J Clin Gastroenterol. 1998;27 Suppl 1:S28-34. doi: 10.1097/00004836-199800001-00006.
Selective inhibitors of the "inducible" isoform of cyclooxygenase (COX-2) have been suggested to be effective analgesic and anti-inflammatory drugs while sparing the gastrointestinal (GI) tract of injury. There is some experimental and early clinical evidence to support this hypothesis. However, some important questions remain regarding the utility of selective COX-2 inhibitors. For example, estimates of the selectivity of COX-2 inhibitors based on in vitro studies are likely to be poor predictors of selectivity in vivo. Efficacy with selective blockade of COX-2 may be inferior to that achieved with combined inhibition of COX-1 and COX-2. Furthermore, in situations in which there is inflammation or ulceration in the GI tract, COX-2 produces prostaglandins that are essential for repair. In these circumstances, inhibition of COX-2 leads to delay of ulcer healing and exacerbation of inflammation. Some caution should therefore be exercised before the theory is fully accepted that selective COX-2 inhibitors are effective anti-inflammatory drugs that spare the GI tract of injury.

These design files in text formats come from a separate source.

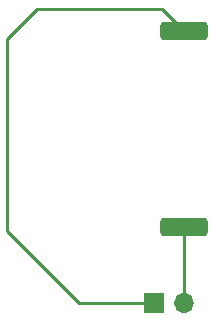
<source format=gbr>
%TF.GenerationSoftware,KiCad,Pcbnew,(6.0.7)*%
%TF.CreationDate,2022-11-28T19:40:44-08:00*%
%TF.ProjectId,as01808ao-enclosure,61733031-3830-4386-916f-2d656e636c6f,rev?*%
%TF.SameCoordinates,Original*%
%TF.FileFunction,Copper,L1,Top*%
%TF.FilePolarity,Positive*%
%FSLAX46Y46*%
G04 Gerber Fmt 4.6, Leading zero omitted, Abs format (unit mm)*
G04 Created by KiCad (PCBNEW (6.0.7)) date 2022-11-28 19:40:44*
%MOMM*%
%LPD*%
G01*
G04 APERTURE LIST*
G04 Aperture macros list*
%AMRoundRect*
0 Rectangle with rounded corners*
0 $1 Rounding radius*
0 $2 $3 $4 $5 $6 $7 $8 $9 X,Y pos of 4 corners*
0 Add a 4 corners polygon primitive as box body*
4,1,4,$2,$3,$4,$5,$6,$7,$8,$9,$2,$3,0*
0 Add four circle primitives for the rounded corners*
1,1,$1+$1,$2,$3*
1,1,$1+$1,$4,$5*
1,1,$1+$1,$6,$7*
1,1,$1+$1,$8,$9*
0 Add four rect primitives between the rounded corners*
20,1,$1+$1,$2,$3,$4,$5,0*
20,1,$1+$1,$4,$5,$6,$7,0*
20,1,$1+$1,$6,$7,$8,$9,0*
20,1,$1+$1,$8,$9,$2,$3,0*%
G04 Aperture macros list end*
%TA.AperFunction,SMDPad,CuDef*%
%ADD10RoundRect,0.320000X-1.680000X-0.480000X1.680000X-0.480000X1.680000X0.480000X-1.680000X0.480000X0*%
%TD*%
%TA.AperFunction,ComponentPad*%
%ADD11R,1.700000X1.700000*%
%TD*%
%TA.AperFunction,ComponentPad*%
%ADD12O,1.700000X1.700000*%
%TD*%
%TA.AperFunction,Conductor*%
%ADD13C,0.250000*%
%TD*%
G04 APERTURE END LIST*
D10*
%TO.P,U1,1,+*%
%TO.N,Net-(J1-Pad1)*%
X171238000Y-83140000D03*
%TO.P,U1,2,-*%
%TO.N,Net-(J1-Pad2)*%
X171238000Y-99740000D03*
%TD*%
D11*
%TO.P,J1,1,Pin_1*%
%TO.N,Net-(J1-Pad1)*%
X168656000Y-106172000D03*
D12*
%TO.P,J1,2,Pin_2*%
%TO.N,Net-(J1-Pad2)*%
X171196000Y-106172000D03*
%TD*%
D13*
%TO.N,Net-(J1-Pad1)*%
X158750000Y-81280000D02*
X169378000Y-81280000D01*
X162306000Y-106172000D02*
X156210000Y-100076000D01*
X168656000Y-106172000D02*
X162306000Y-106172000D01*
X156210000Y-100076000D02*
X156210000Y-83820000D01*
X156210000Y-83820000D02*
X158750000Y-81280000D01*
X169378000Y-81280000D02*
X171238000Y-83140000D01*
%TO.N,Net-(J1-Pad2)*%
X171196000Y-99782000D02*
X171196000Y-106172000D01*
%TD*%
M02*

</source>
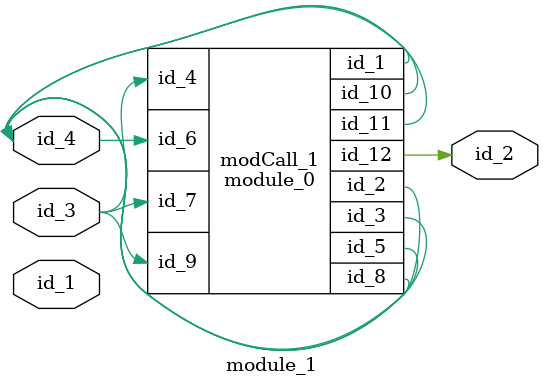
<source format=v>
module module_0 (
    id_1,
    id_2,
    id_3,
    id_4,
    id_5,
    id_6,
    id_7,
    id_8,
    id_9,
    id_10,
    id_11,
    id_12
);
  output wire id_12;
  inout wire id_11;
  output wire id_10;
  input wire id_9;
  inout wire id_8;
  input wire id_7;
  input wire id_6;
  inout wire id_5;
  input wire id_4;
  inout wire id_3;
  inout wire id_2;
  output wire id_1;
  assign id_12 = id_2;
  assign id_8  = id_5;
endmodule
module module_1 (
    id_1,
    id_2,
    id_3,
    id_4
);
  inout wire id_4;
  input wire id_3;
  module_0 modCall_1 (
      id_4,
      id_4,
      id_4,
      id_3,
      id_4,
      id_4,
      id_3,
      id_4,
      id_3,
      id_4,
      id_4,
      id_2
  );
  output wire id_2;
  input wire id_1;
endmodule

</source>
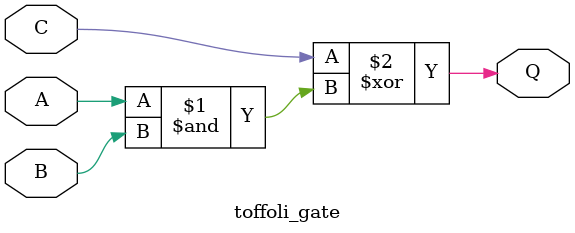
<source format=v>
module toffoli_gate(
    input wire A,B,C,
    output wire Q
);
assign Q = C ^ (A & B);
endmodule

</source>
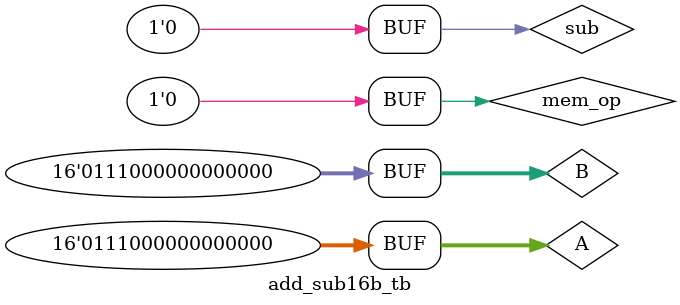
<source format=v>
module add_sub16b(input [15:0] A, B, input sub, mem_op, output [15:0] result, output ovfl); 
	wire [15:0] B_bits, sat_result, C, sum;
	wire sat;
	// assign flip the B bits in case of subtraction
	assign B_bits = sub ? ~B: B;
	
	adder_1bit a0 (A[0], B_bits[0], sub, sum[0], C[1]);
	adder_1bit a1 (A[1], B_bits[1], C[1], sum[1], C[2]);
	adder_1bit a2 (A[2], B_bits[2], C[2], sum[2], C[3]);
	adder_1bit a3 (A[3], B_bits[3], C[3], sum[3], C[4]);
	adder_1bit a4 (A[4], B_bits[4], C[4], sum[4], C[5]);
	adder_1bit a5 (A[5], B_bits[5], C[5], sum[5], C[6]);
	adder_1bit a6 (A[6], B_bits[6], C[6], sum[6], C[7]);
	adder_1bit a7 (A[7], B_bits[7], C[7], sum[7], C[8]);
	adder_1bit a8 (A[8], B_bits[8], C[8], sum[8], C[9]);
	adder_1bit a9 (A[9], B_bits[9], C[9], sum[9], C[10]);
	adder_1bit a10 (A[10], B_bits[10], C[10], sum[10], C[11]);
	adder_1bit a11 (A[11], B_bits[11], C[11], sum[11], C[12]);
	adder_1bit a12 (A[12], B_bits[12], C[12], sum[12], C[13]);
	adder_1bit a13 (A[13], B_bits[13], C[13], sum[13], C[14]);
	adder_1bit a14 (A[14], B_bits[14], C[14], sum[14], C[15]);
	adder_1bit a15 (A[15], B_bits[15], C[15], sum[15], C[0]);

	assign add_ovfl = (A[15] & B[15] & ~sum[15]) | (~A[15] & ~B[15] & sum[15]);
	assign sub_ovfl = (A[15] & ~B[15] & ~sum[15]) | (~A[15] & B[15] & sum[15]);
	assign ovfl = sub ? sub_ovfl : add_ovfl;

	assign sat_result = ovfl ? {A[15], {15{~A[15]}}} : sum;
	assign result = (mem_op) ? sum : sat_result;	
endmodule

module adder_1bit(A, B, Cin, S, Cout);         

input A, B, Cin;

output S, Cout;


assign S = A ^ B ^ Cin;

assign Cout = (A & B) | (B & Cin) | (A & Cin);

endmodule


module add_sub16b_tb();
	reg [15:0] A, B;
	reg sub, mem_op;

	wire [15:0] result;
	wire ovfl;
	
	//instantiate uut
	add_sub16b uut(.A(A), .B(B), .sub(sub), .mem_op(mem_op), .result(result), .ovfl(ovfl));

	initial begin
		mem_op = 1'b0;
		A = 16'h0005;
		B = 16'h0008;
		sub = 1'b0;
		#20
		A = 16'h8000;
		B = 16'h8001;
		sub = 1'b0;
		#20
		A = 16'h7fff;
		B = 16'h8000;
		sub = 1'b1;
		#20;
		A = 16'h7000;
		B = 16'h7000;
		sub = 1'b0;


	end
/*	
	initial begin
		A = 16'h0000;
		B = 16'h0000;
		sub = 1'b0;

		repeat(10) begin
			#20
			A = $random;
			B = $random;
			sub = $random;
		end
	end
*/
endmodule

</source>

环氧化酶(COX)-2“诱导型”同工型的选择性抑制剂被认为是有效的镇痛和抗炎药物,同时可避免胃肠道损伤。有一些实验和早期临床证据支持这一假设。然而,关于选择性COX-2抑制剂的效用仍存在一些重要问题。例如,基于体外研究对COX-2抑制剂选择性的估计可能无法很好地预测其体内选择性。选择性阻断COX-2的疗效可能不如联合抑制COX-1和COX-2所达到的疗效。此外,在胃肠道存在炎症或溃疡的情况下,COX-2会产生对修复至关重要的前列腺素。在这些情况下,抑制COX-2会导致溃疡愈合延迟和炎症加剧。因此,在选择性COX-2抑制剂是能避免胃肠道损伤的有效抗炎药物这一理论被完全接受之前,应谨慎行事。